Global Forum on Food Security and Nutrition (FSN Forum)

Adrian Muller

Research Institute of Organic Agriculture FiBL
Switzerland

Section 1:

Example 1 of the matrix: seems very general – I think examples have to be much more concrete to be helpful as an illustration.

Section 2:

On poor data quality, p 19: may add the following: often data is inconsistent, e.g. in spelling of commodities (e.g. “soybeans” and “soyabeans” in different types of FAOSTAT), etc. – this also causes problems. Furthermore, data is sometimes only available in pdf-format or in excel-sheet organised in such a way as to make systematic use by data processing and analysis programs particularly tedious.

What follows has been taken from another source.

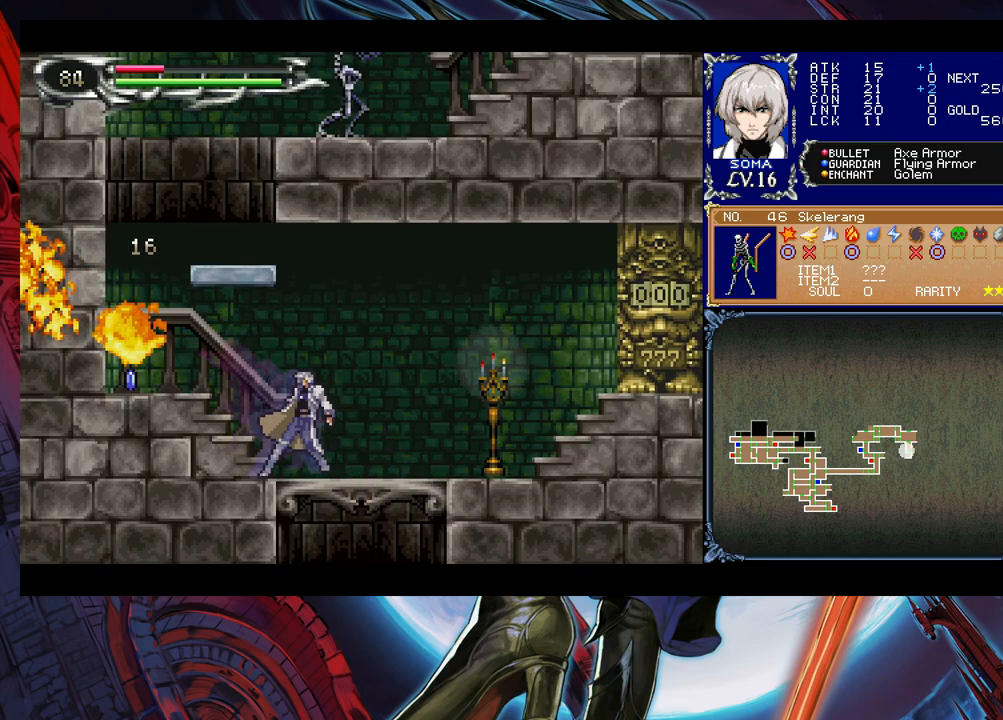
{"buttons": ["Y"], "left_stick": "right", "right_stick": "center"}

Generally, may also put a focus regarding the data challenges to see some of them as a problem of data science and not too related to food systems – thus improvements could be sourced from the vast expertise in data science any by the help of data experts – with no specific relation to food systems. Thus, also explicitly try to learn from existing large data users on how they solve the data problems – e.g. big data in astronomy, particulate physics, neuroscience; in large companies (Amazon, etc.), in social media companies, etc.

Section 3:

Section 3.1.2 states: «Thus, while technological advances may reduce cost and widen the reach of surveys, the social divide may lead to the underrepresentation of those with poorer digital access and literacy (LeFevre et al., 2021) Policies and interventions that are based on such data generated from skewed sampling are therefore not useful to the unrepresented stakeholders who may have the utmost need for data-driven policy and support (Bell et al., 2017; LeFevre et al., 2021).» - true, but biased sampling is often a key mistake in any data collection and one should be very aware of this also in most traditional approaches for collecting data with the aim to gain a representative picture – as all too often the sampling strategy chosen does not allow this – the new digital devices may add an additional reason for bias to this, but being aware of it, this can be dealt with – what I want to emphasize here: biased sampling is also a problem in all other cases, where no new technologies are involved, and awareness of it needs to be increased also there. – This is taken up in section 3.3.2, so I would refer to 3.3.2 here in 3.1.2, and also vice-versa.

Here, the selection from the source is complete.